[Pose estimation data]
┏━━
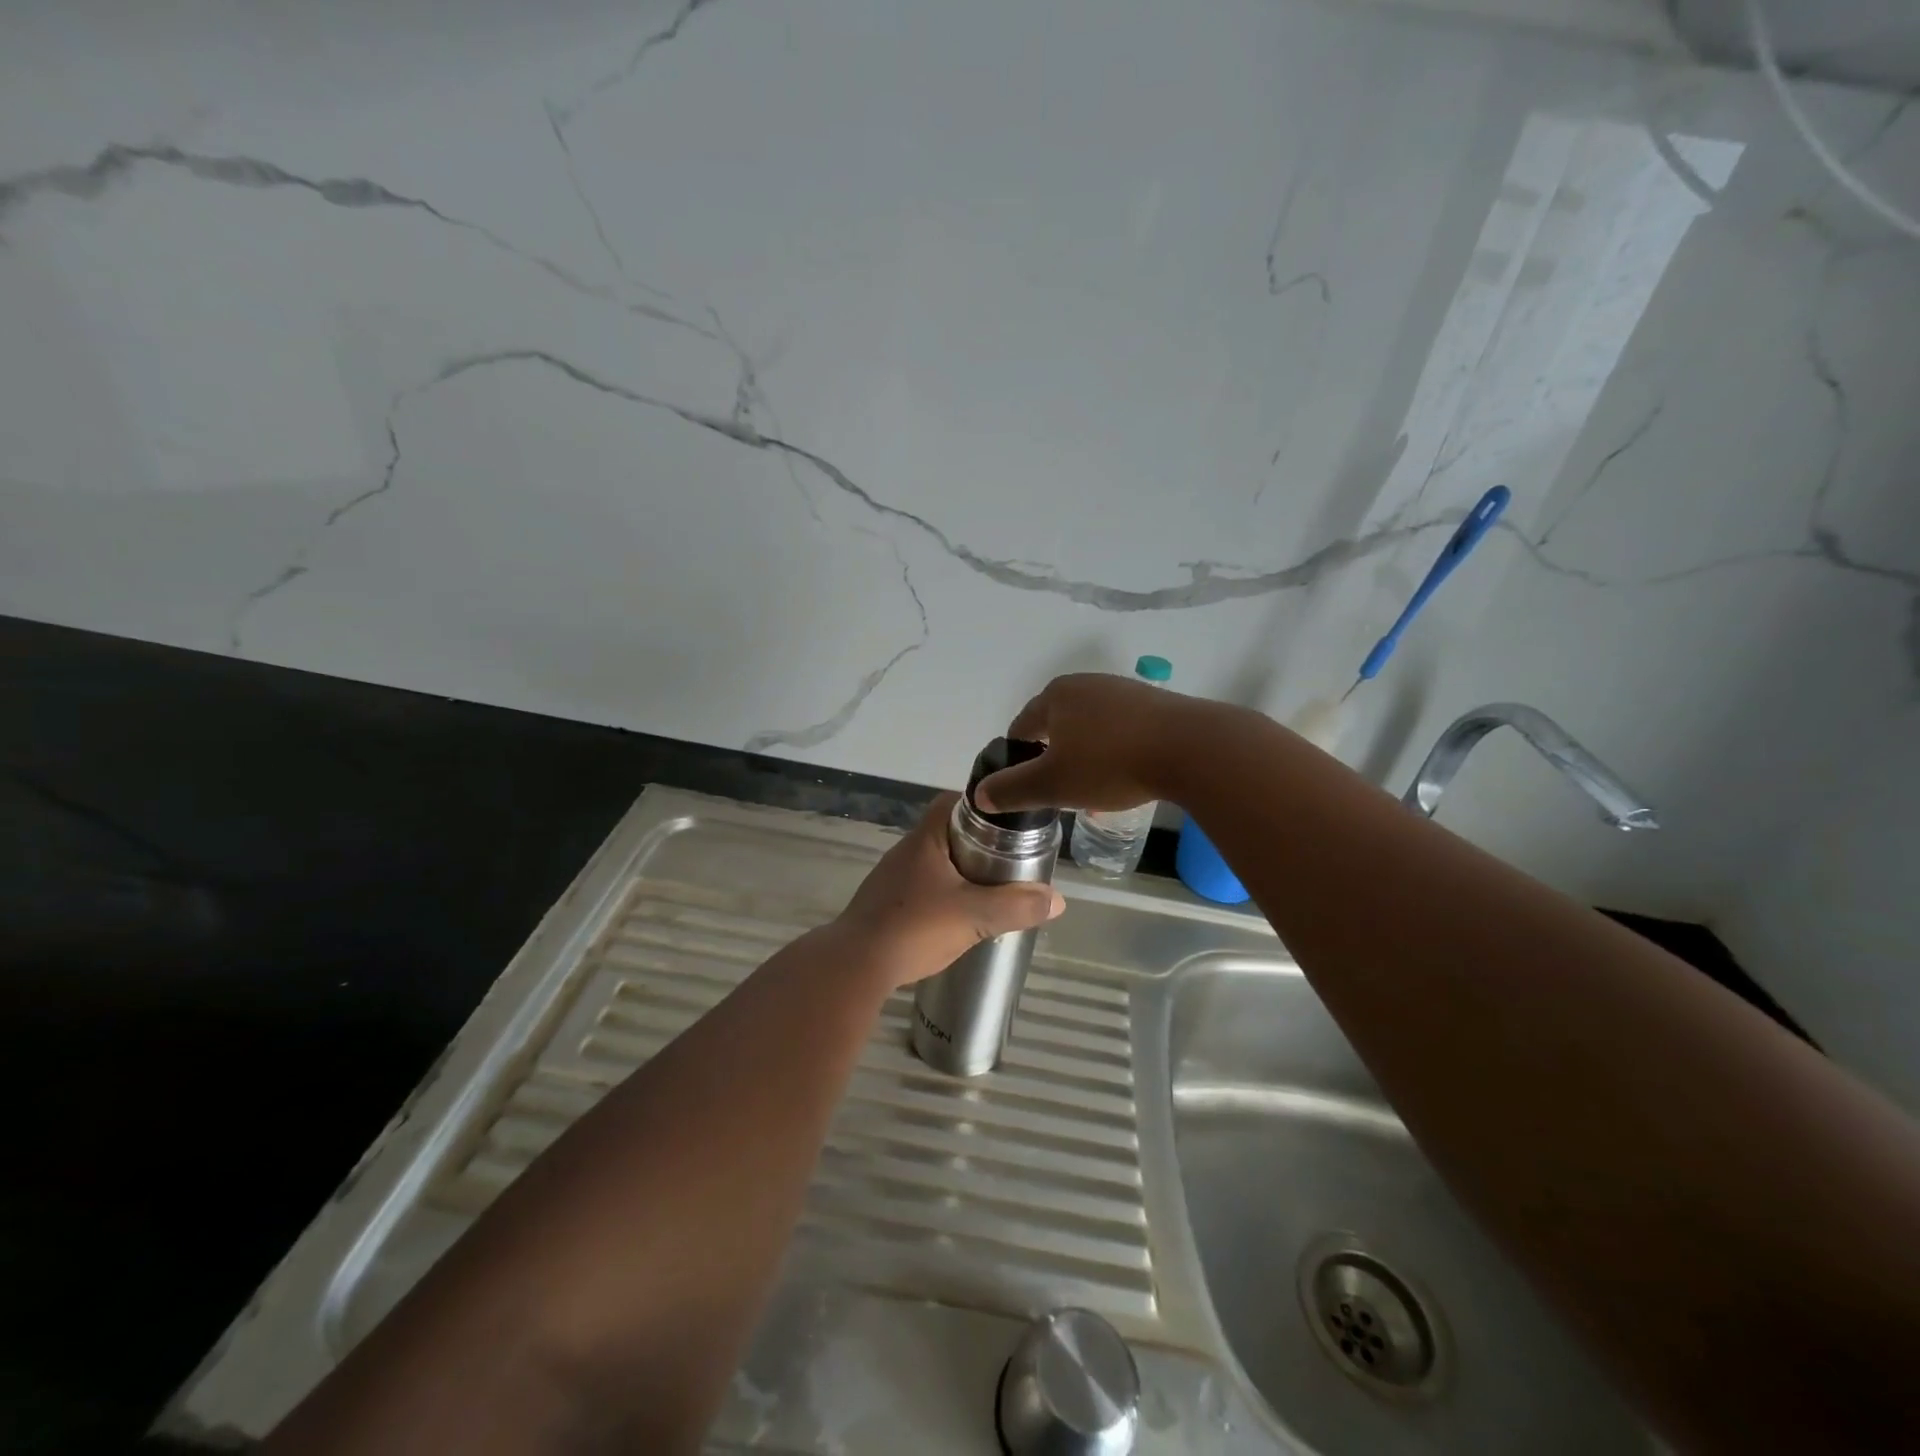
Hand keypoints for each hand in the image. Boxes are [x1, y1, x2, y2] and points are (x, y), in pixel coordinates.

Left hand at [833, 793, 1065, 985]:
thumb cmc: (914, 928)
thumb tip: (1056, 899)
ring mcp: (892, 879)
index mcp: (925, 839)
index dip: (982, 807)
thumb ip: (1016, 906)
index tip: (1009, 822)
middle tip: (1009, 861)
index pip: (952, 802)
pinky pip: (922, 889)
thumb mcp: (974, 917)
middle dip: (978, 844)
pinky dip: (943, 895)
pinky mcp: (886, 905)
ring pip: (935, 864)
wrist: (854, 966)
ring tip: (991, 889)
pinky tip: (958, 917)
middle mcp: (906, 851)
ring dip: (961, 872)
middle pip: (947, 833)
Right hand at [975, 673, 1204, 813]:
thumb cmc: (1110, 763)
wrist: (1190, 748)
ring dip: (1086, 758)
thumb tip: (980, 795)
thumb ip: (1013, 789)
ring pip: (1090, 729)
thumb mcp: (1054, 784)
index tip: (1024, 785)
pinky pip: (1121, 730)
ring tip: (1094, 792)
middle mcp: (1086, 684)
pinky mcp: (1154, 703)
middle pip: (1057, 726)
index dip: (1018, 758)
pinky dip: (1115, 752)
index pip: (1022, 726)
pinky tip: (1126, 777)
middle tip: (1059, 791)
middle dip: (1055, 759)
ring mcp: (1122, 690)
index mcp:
┗━━
ASSIGNMENT
Looking through the data above, copy out each line in which the string "index" occurs.

TASK RESPONSE
index mcp: (925, 839)
index dip: (982, 807)
index tip: (1009, 822)
index pip: (952, 802)
index tip: (1024, 785)
index dip: (1018, 758)
index pip: (1022, 726)
index mcp:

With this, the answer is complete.